##### Excerpt to read #####

# Spring from a ceiling problem

1. Jan 15, 2016

### RJLiberator

1. The problem statement, all variables and given/known data
A massless spring with no mass attached to it hangs from the ceiling. Its length is 0.2
meter. A mass M is now hung on the lower end of the spring. Imagine supporting the mass
with your hand so that the spring remains relaxed (that is, not expanded or compressed),
then suddenly remove your supporting hand. The mass and spring oscillate. The lowest
position of the mass during the oscillations is 0.1 m below the place it was resting when
you supported it.
(a) What is the frequency of oscillation?
(b) What is the velocity when the mass is 0.05 m below its original resting place?

2. Relevant equations
t = sqrt(2*d/g)
g = 9.8
frequency = w/2pi
w^2=g/l
x=Acos(wt+Φ)

3. The attempt at a solution

These problems always throw me off. I do not want to be thrown off this time around! Please check my work. I am somewhat confident in it.

1. To find frequency of oscillating we find w. w is easy enough by the equation w^2=g/l. Since the length is 0.2 and g = 9.8 this comes out to 7.
question: I used the correct length correct? Can I use this equation? This was giving to me in my pendulum notes but we are working with a spring... Is this incorrect?

2. With w, it is easy to see frequency = w/2pi, so 7/2pi is thus the frequency and part a.

3. To find velocity we need the position function which is x = 0.1sin(7*t)
or equally 0.1cos(7t+pi/2)

4. Take the derivative which becomes velocity = 0.7cos(7t)

5. Find t for 0.05m. t=sqrt(2*0.05/9.8) = 0.101

6. Plug t into velocity equation to get 0.7cos(7*0.101) = 0.6999 = 0.7m/s

Did I use wrong equations and get the wrong answer? I am somewhat skeptical about my final velocity as it is saying that cos(0)=1 and so it takes on 0.7.

2. Jan 15, 2016

### Dr. Courtney

You need to first use the given info and compute the spring constant. Then use the spring constant and the mass to solve the rest of the problem.

Don't skip to the solution to the equation of motion. Use Newton's second law to express the equation of motion.

This will allow computing the frequency in terms of mass and spring constant.

A picture never hurts either.

3. Jan 15, 2016

### RJLiberator

We do not have the mass, otherwise I would have done that for sure. Is there something I am missing here?

#####

■ Exercise set ■
a: Retype the part of the spring-from-a-ceiling thread from "# Spring from" to "you supported it.".
b: In the spring-from-a-ceiling thread, how far below the supported resting position is the lowest point the mass reaches during the oscillations?

##### Raw data #####

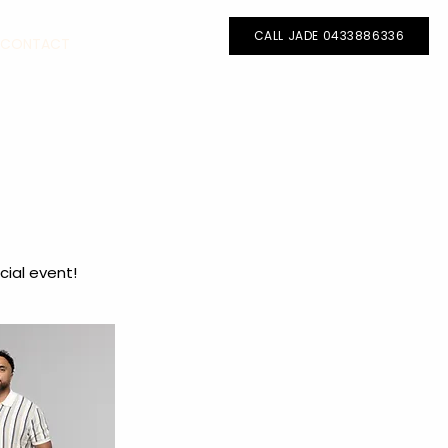
Call Jade - 0433886336
CALL JADE 0433886336
CONTACT
cial event!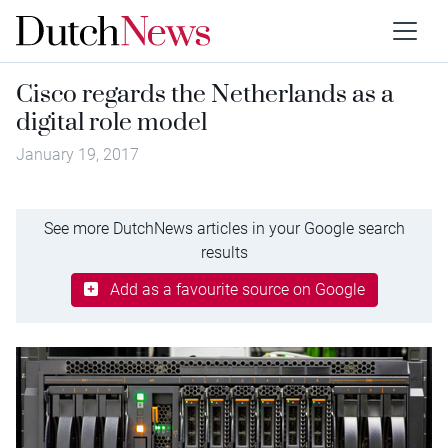
Cisco regards the Netherlands as a
digital role model
January 19, 2017
See more DutchNews articles in your Google search
results
Add as a favourite source on Google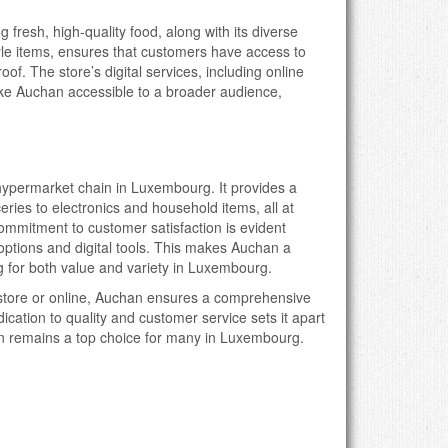
fresh, high-quality food, along with its diverse
tyle items, ensures that customers have access to
of. The store’s digital services, including online
e Auchan accessible to a broader audience,
hypermarket chain in Luxembourg. It provides a
eries to electronics and household items, all at
commitment to customer satisfaction is evident
options and digital tools. This makes Auchan a
g for both value and variety in Luxembourg.
store or online, Auchan ensures a comprehensive
ication to quality and customer service sets it apart
an remains a top choice for many in Luxembourg.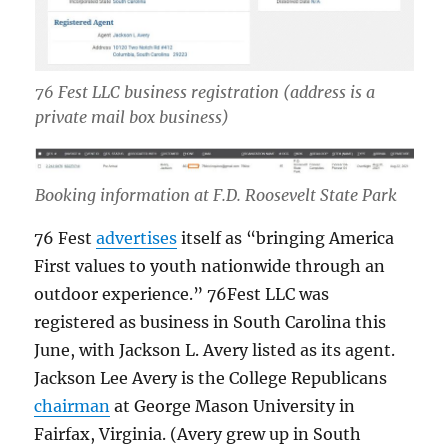
76 Fest LLC business registration
(address is a
private mail box business)
Booking information at F.D. Roosevelt State Park
76 Fest
advertises
itself as “bringing America
First values to youth nationwide through an
outdoor experience.” 76Fest LLC was
registered as business in South Carolina this
June, with Jackson L. Avery listed as its agent.
Jackson Lee Avery is the College Republicans
chairman
at George Mason University in
Fairfax, Virginia. (Avery grew up in South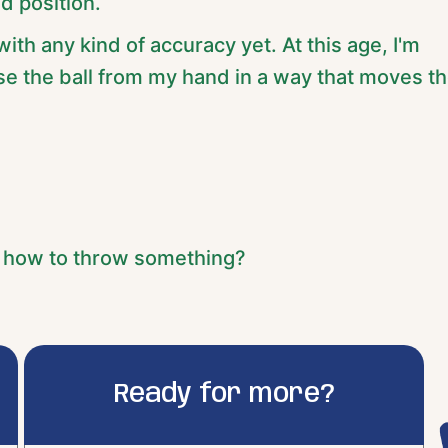
d position.
with any kind of accuracy yet. At this age, I'm
ase the ball from my hand in a way that moves t
f how to throw something?
Ready for more?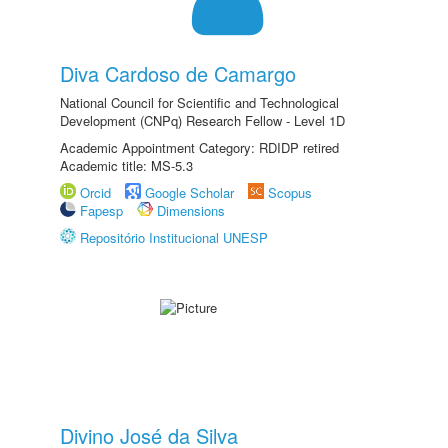
Diva Cardoso de Camargo
National Council for Scientific and Technological
Development (CNPq) Research Fellow - Level 1D
Academic Appointment Category: RDIDP retired
Academic title: MS-5.3
Orcid
Google Scholar
Scopus
Fapesp
Dimensions
Repositório Institucional UNESP
Divino José da Silva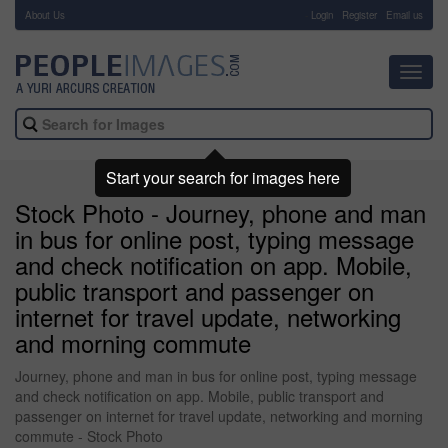
About Us
-
Login
Register
Email us
Toggl
navig
Start your search for images here
Stock Photo - Journey, phone and man
in bus for online post, typing message
and check notification on app. Mobile,
public transport and passenger on
internet for travel update, networking
and morning commute
Journey, phone and man in bus for online post, typing message
and check notification on app. Mobile, public transport and
passenger on internet for travel update, networking and morning
commute - Stock Photo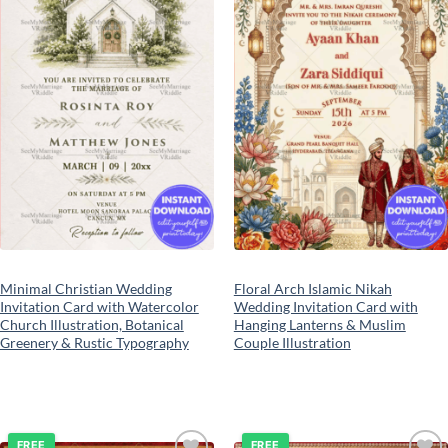
Minimal Christian Wedding
Floral Arch Islamic Nikah
Invitation Card with Watercolor
Wedding Invitation Card with
Church Illustration, Botanical
Hanging Lanterns & Muslim
Greenery & Rustic Typography
Couple Illustration
FREE
FREE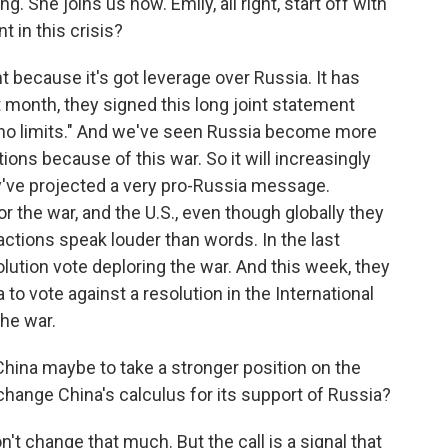
. She joins us now. Emily, all right, start off with
 in this crisis?
t because it's got leverage over Russia. It has
st month, they signed this long joint statement
 "no limits." And we've seen Russia become more
ions because of this war. So it will increasingly
hey've projected a very pro-Russia message.
the war, and the U.S., even though globally they
 actions speak louder than words. In the last
lution vote deploring the war. And this week, they
to vote against a resolution in the International
the war.
hina maybe to take a stronger position on the
hange China's calculus for its support of Russia?
on't change that much. But the call is a signal that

#####

■ Answer section ■
a:
# Spring from a ceiling problem

1. Jan 15, 2016

### RJLiberator

1. The problem statement, all variables and given/known data
A massless spring with no mass attached to it hangs from the ceiling. Its length is 0.2
meter. A mass M is now hung on the lower end of the spring. Imagine supporting the mass
with your hand so that the spring remains relaxed (that is, not expanded or compressed),
then suddenly remove your supporting hand. The mass and spring oscillate. The lowest
position of the mass during the oscillations is 0.1 m below the place it was resting when
you supported it.

b: 0.1 m below the place where it rested when supported.